=== EXERCISE REQUIREMENTS ===
Give the lines of the listing below, from the line with "Randevu yönetimi tam zamanlı bir iş gibi" up to and including the line with "Bence Sugar Calendar", as a JSON list of strings, one string per line and with blank lines omitted.

=== LISTED RECORDS ===
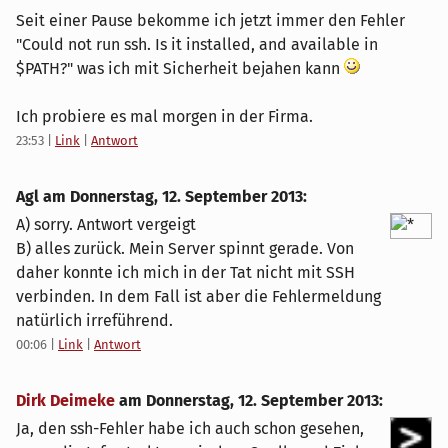
Seit einer Pause bekomme ich jetzt immer den Fehler
"Could not run ssh. Is it installed, and available in
$PATH?" was ich mit Sicherheit bejahen kann
Ich probiere es mal morgen in der Firma.
23:53
|
Link
|
Antwort
Agl am
Donnerstag, 12. September 2013
:
A) sorry. Antwort vergeigt
B) alles zurück. Mein Server spinnt gerade. Von
daher konnte ich mich in der Tat nicht mit SSH
verbinden. In dem Fall ist aber die Fehlermeldung
natürlich irreführend.
00:06
|
Link
|
Antwort
Dirk Deimeke
am
Donnerstag, 12. September 2013
:
Ja, den ssh-Fehler habe ich auch schon gesehen,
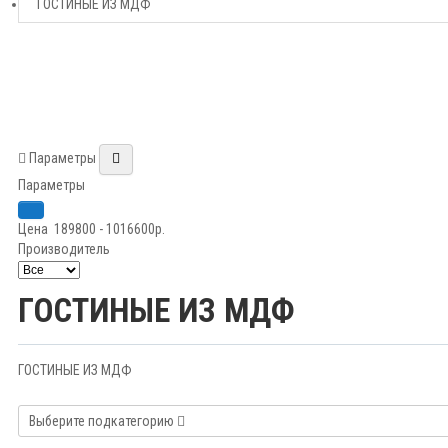
ГОСТИНЫЕ ИЗ МДФ
Параметры
Параметры
Цена
189800
-
1016600
р.
Производитель
ГОСТИНЫЕ ИЗ МДФ
ГОСТИНЫЕ ИЗ МДФ
Выберите подкатегорию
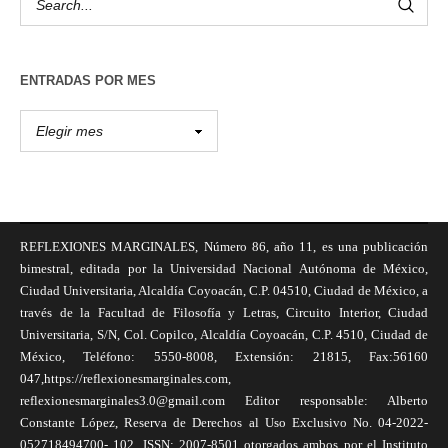
ENTRADAS POR MES
REFLEXIONES MARGINALES, Número 86, año 11, es una publicación
bimestral, editada por la Universidad Nacional Autónoma de México,
Ciudad Universitaria, Alcaldía Coyoacán, C.P. 04510, Ciudad de México, a
través de la Facultad de Filosofía y Letras, Circuito Interior, Ciudad
Universitaria, S/N, Col. Copilco, Alcaldía Coyoacán, C.P. 4510, Ciudad de
México, Teléfono: 5550-8008, Extensión: 21815, Fax:56160
047,https://reflexionesmarginales.com,
reflexionesmarginales3.0@gmail.com Editor responsable: Alberto
Constante López, Reserva de Derechos al Uso Exclusivo No. 04-2022-
052718494700- 102, ISSN: 2007-8501 otorgados ambos por el Instituto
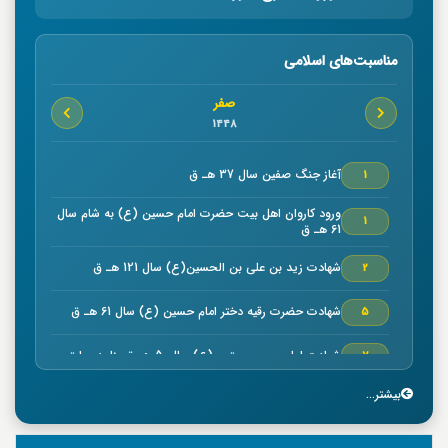
مناسبت‌های اسلامی
صفر
1448
آغاز جنگ صفين سال 37 هـ ق
1
ورود كاروان اهل بيت حضرت امام حسين (ع) به شام سال
1
61 هـ ق
شهادت زيد بن علي بن الحسين(ع) سال 121 هـ ق
2
شهادت حضرت رقیه دختر امام حسین (ع) سال 61 هـ ق
5
شهادت امام حسن مجتبي (ع) سال50 هـ ق بنا به روایتی
7
بیشتر...
خجسته ميلاد حضرت امام موسي كاظم (ع) سال 128 هـ ق
7
بنا به روایتی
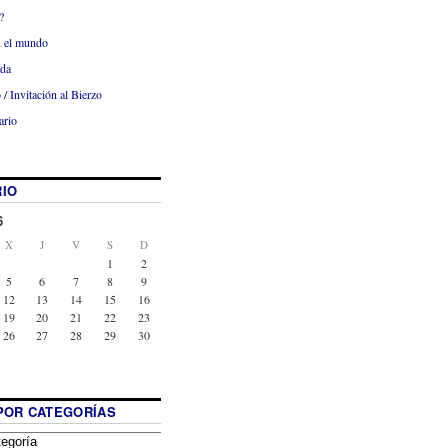
?
x el mundo
ada
 / Invitación al Bierzo
ario
IO
6
X
J
V
S
D
1
2
5
6
7
8
9
12
13
14
15
16
19
20
21
22
23
26
27
28
29
30
POR CATEGORÍAS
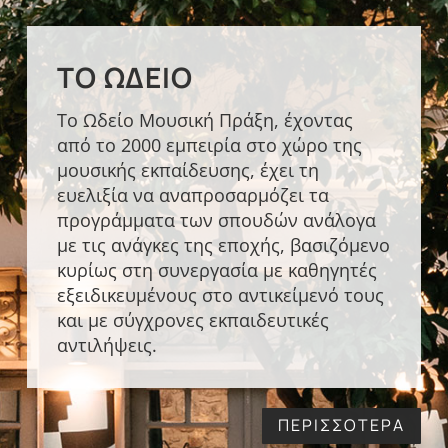
ΤΟ ΩΔΕΊΟ
Το Ωδείο Μουσική Πράξη, έχοντας
από το 2000 εμπειρία στο χώρο της
μουσικής εκπαίδευσης, έχει τη
ευελιξία να αναπροσαρμόζει τα
προγράμματα των σπουδών ανάλογα
με τις ανάγκες της εποχής, βασιζόμενο
κυρίως στη συνεργασία με καθηγητές
εξειδικευμένους στο αντικείμενό τους
και με σύγχρονες εκπαιδευτικές
αντιλήψεις.
ΠΕΡΙΣΣΟΤΕΡΑ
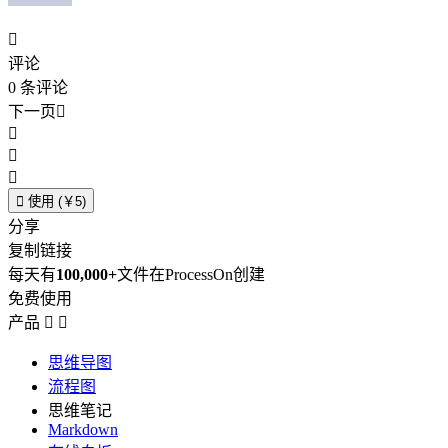

评论
0
条评论
下一页





使用 (￥5)
分享
复制链接
每天有
100,000+
文件在ProcessOn创建
免费使用
产品


思维导图
流程图
思维笔记
Markdown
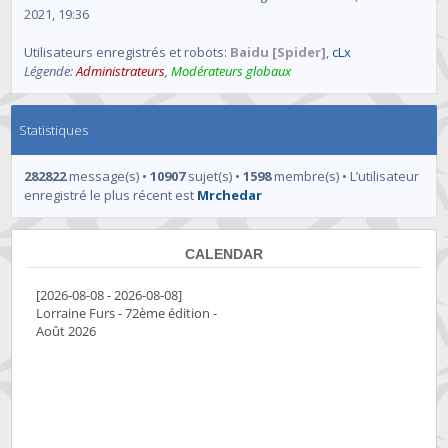
2021, 19:36
Utilisateurs enregistrés et robots:
Baidu [Spider]
,
cLx
Légende:
Administrateurs
,
Modérateurs globaux
Statistiques
282822
message(s) •
10907
sujet(s) •
1598
membre(s) • L’utilisateur
enregistré le plus récent est
Mrchedar
CALENDAR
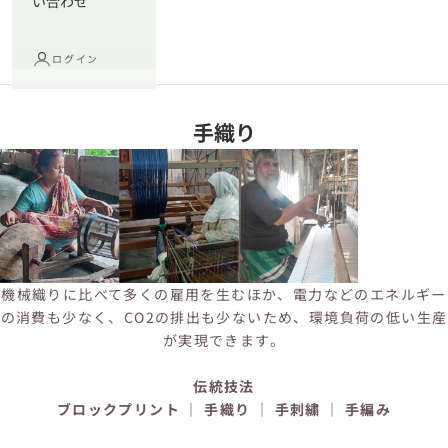
い合わせ
ログイン
手織り
機械織りに比べて多くの雇用を生むほか、電力などのエネルギー
の消費も少なく、CO2の排出も少ないため、環境負荷の低い生産
が実現できます。
伝統技法
ブロックプリント
｜
手織り
｜
手刺繍
｜
手編み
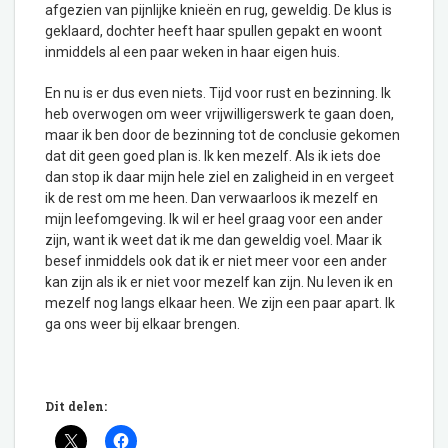
afgezien van pijnlijke knieën en rug, geweldig. De klus is
geklaard, dochter heeft haar spullen gepakt en woont
inmiddels al een paar weken in haar eigen huis.
En nu is er dus even niets. Tijd voor rust en bezinning. Ik
heb overwogen om weer vrijwilligerswerk te gaan doen,
maar ik ben door de bezinning tot de conclusie gekomen
dat dit geen goed plan is. Ik ken mezelf. Als ik iets doe
dan stop ik daar mijn hele ziel en zaligheid in en vergeet
ik de rest om me heen. Dan verwaarloos ik mezelf en
mijn leefomgeving. Ik wil er heel graag voor een ander
zijn, want ik weet dat ik me dan geweldig voel. Maar ik
besef inmiddels ook dat ik er niet meer voor een ander
kan zijn als ik er niet voor mezelf kan zijn. Nu leven ik en
mezelf nog langs elkaar heen. We zijn een paar apart. Ik
ga ons weer bij elkaar brengen.
Dit delen:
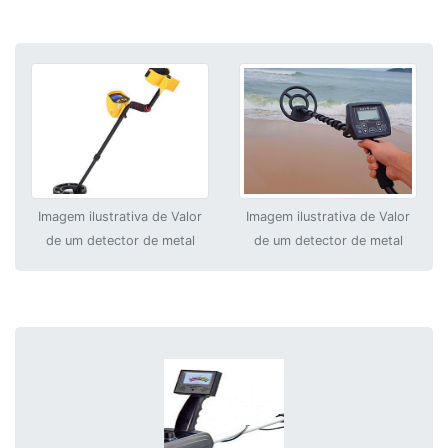
Imagem ilustrativa de Valor
Imagem ilustrativa de Valor
de um detector de metal
de um detector de metal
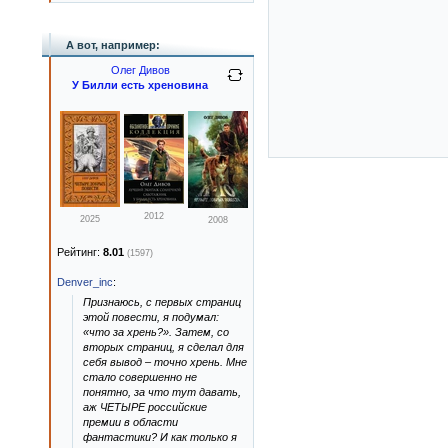
А вот, например:
Олег Дивов
У Билли есть хреновина
2012
2025
2008
Рейтинг:
8.01
(1597)
Denver_inc
:
Признаюсь, с первых страниц
этой повести, я подумал:
«что за хрень?». Затем, со
вторых страниц, я сделал для
себя вывод – точно хрень. Мне
стало совершенно не
понятно, за что тут давать,
аж ЧЕТЫРЕ российские
премии в области
фантастики? И как только я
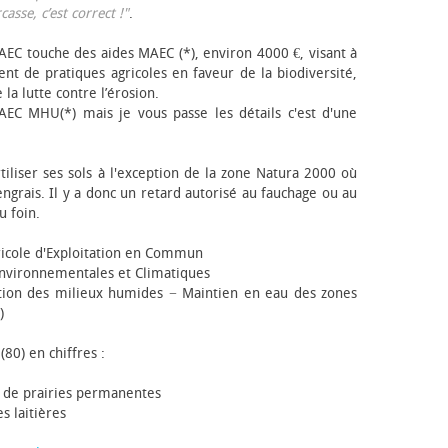
sse, c’est correct !"
.
EC touche des aides MAEC (*), environ 4000 €, visant à
t de pratiques agricoles en faveur de la biodiversité,
 la lutte contre l’érosion.
AEC MHU(*) mais je vous passe les détails c'est d'une
tiliser ses sols à l'exception de la zone Natura 2000 où
engrais. Il y a donc un retard autorisé au fauchage ou au
u foin.
icole d'Exploitation en Commun
nvironnementales et Climatiques
ion des milieux humides − Maintien en eau des zones
)
(80) en chiffres :
 de prairies permanentes
s laitières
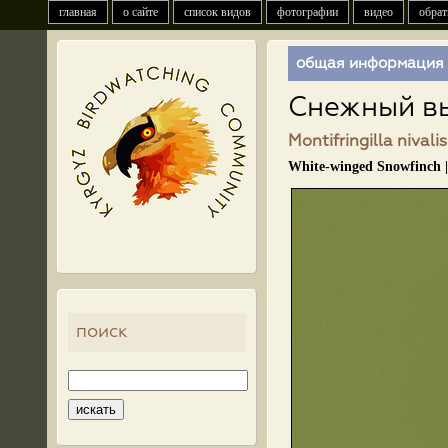
главная
о сайте
список видов
фотографии
видео
обрат
общая информация
Снежный в
Montifringilla nivali
White-winged Snowfinch 
поиск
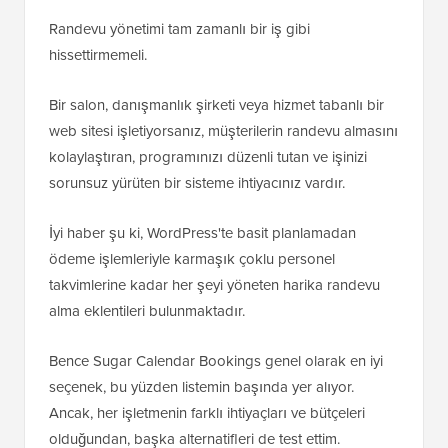
Randevu yönetimi tam zamanlı bir iş gibi
hissettirmemeli.
Bir salon, danışmanlık şirketi veya hizmet tabanlı bir
web sitesi işletiyorsanız, müşterilerin randevu almasını
kolaylaştıran, programınızı düzenli tutan ve işinizi
sorunsuz yürüten bir sisteme ihtiyacınız vardır.
İyi haber şu ki, WordPress'te basit planlamadan
ödeme işlemleriyle karmaşık çoklu personel
takvimlerine kadar her şeyi yöneten harika randevu
alma eklentileri bulunmaktadır.
Bence Sugar Calendar Bookings genel olarak en iyi
seçenek, bu yüzden listemin başında yer alıyor.
Ancak, her işletmenin farklı ihtiyaçları ve bütçeleri
olduğundan, başka alternatifleri de test ettim.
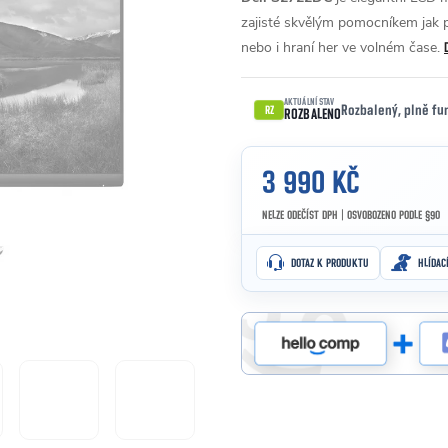
zajisté skvělým pomocníkem jak př
nebo i hraní her ve volném čase.
AKTUÁLNÍ STAV
Rozbalený, plně fu
RZ
ROZBALENO
3 990 KČ
NELZE ODEČÍST DPH | OSVOBOZENO PODLE §90
Měrná cena:
DOTAZ K PRODUKTU
HLÍDAC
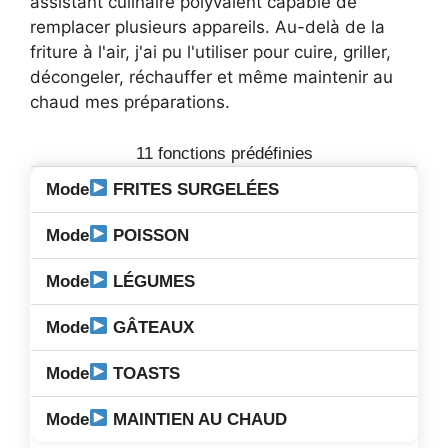
assistant culinaire polyvalent capable de
remplacer plusieurs appareils. Au-delà de la
friture à l'air, j'ai pu l'utiliser pour cuire, griller,
décongeler, réchauffer et même maintenir au
chaud mes préparations.
11 fonctions prédéfinies
FRITES SURGELÉES
POISSON
LÉGUMES
GÂTEAUX
TOASTS
MAINTIEN AU CHAUD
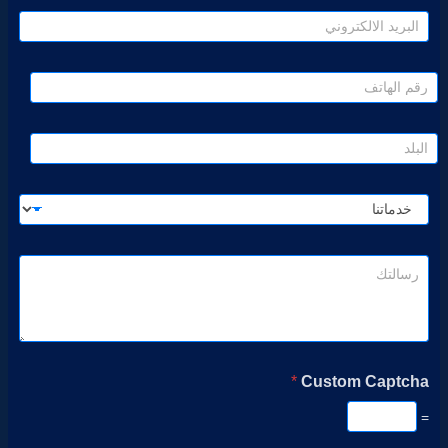
*
Custom Captcha
=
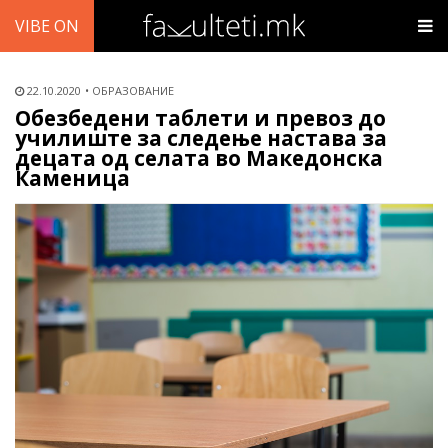
VIBE ON
22.10.2020
ОБРАЗОВАНИЕ
Обезбедени таблети и превоз до
училиште за следење настава за
децата од селата во Македонска
Каменица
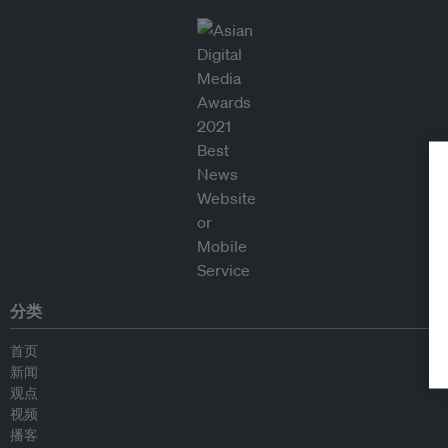
分类
首页
新闻
观点
视频
播客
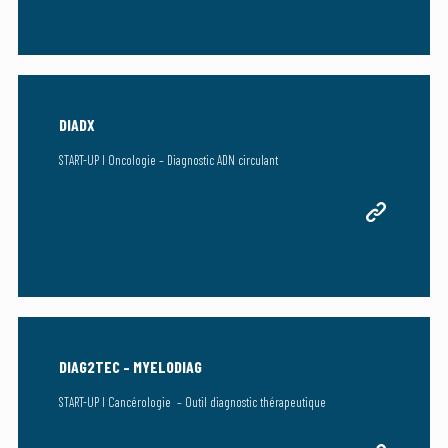
DIADX
START-UP I Oncologie – Diagnostic ADN circulant
DIAG2TEC – MYELODIAG
START-UP I Cancérologie – Outil diagnostic thérapeutique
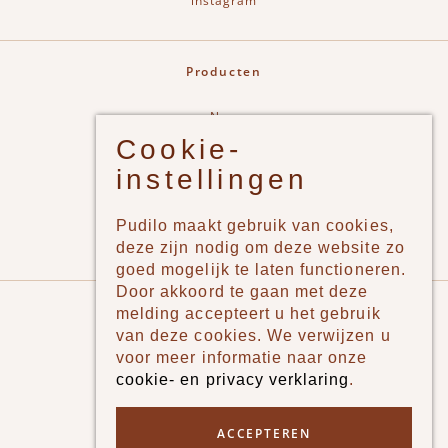
instagram
Producten
New
Cookie-
Jongens
instellingen
Meisjes
Lifestyle
Pudilo maakt gebruik van cookies,
Merken
deze zijn nodig om deze website zo
goed mogelijk te laten functioneren.
Door akkoord te gaan met deze
Pudilo
melding accepteert u het gebruik
van deze cookies. We verwijzen u
Over ons
voor meer informatie naar onze
cookie- en privacy verklaring
.
Algemene voorwaarden
Betaalmethodes
ACCEPTEREN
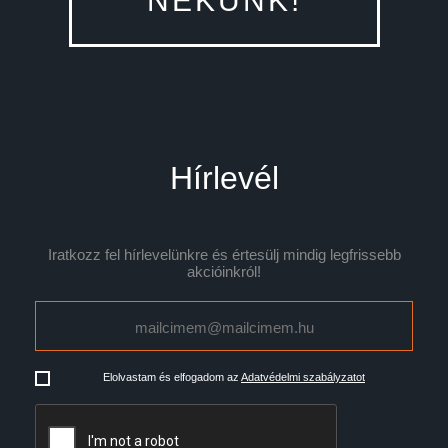
NEKÜNK!
Hírlevél
Iratkozz fel hírlevelünkre és értesülj mindig legfrissebb
akcióinkról!
Elolvastam és elfogadom az
Adatvédelmi szabályzatot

=== TASK RESULT ===
[
  "Randevu yönetimi tam zamanlı bir iş gibi",
  "hissettirmemeli.",
  "Bir salon, danışmanlık şirketi veya hizmet tabanlı bir",
  "web sitesi işletiyorsanız, müşterilerin randevu almasını",
  "kolaylaştıran, programınızı düzenli tutan ve işinizi",
  "sorunsuz yürüten bir sisteme ihtiyacınız vardır.",
  "İyi haber şu ki, WordPress'te basit planlamadan",
  "ödeme işlemleriyle karmaşık çoklu personel",
  "takvimlerine kadar her şeyi yöneten harika randevu",
  "alma eklentileri bulunmaktadır.",
  "Bence Sugar Calendar Bookings genel olarak en iyi"
]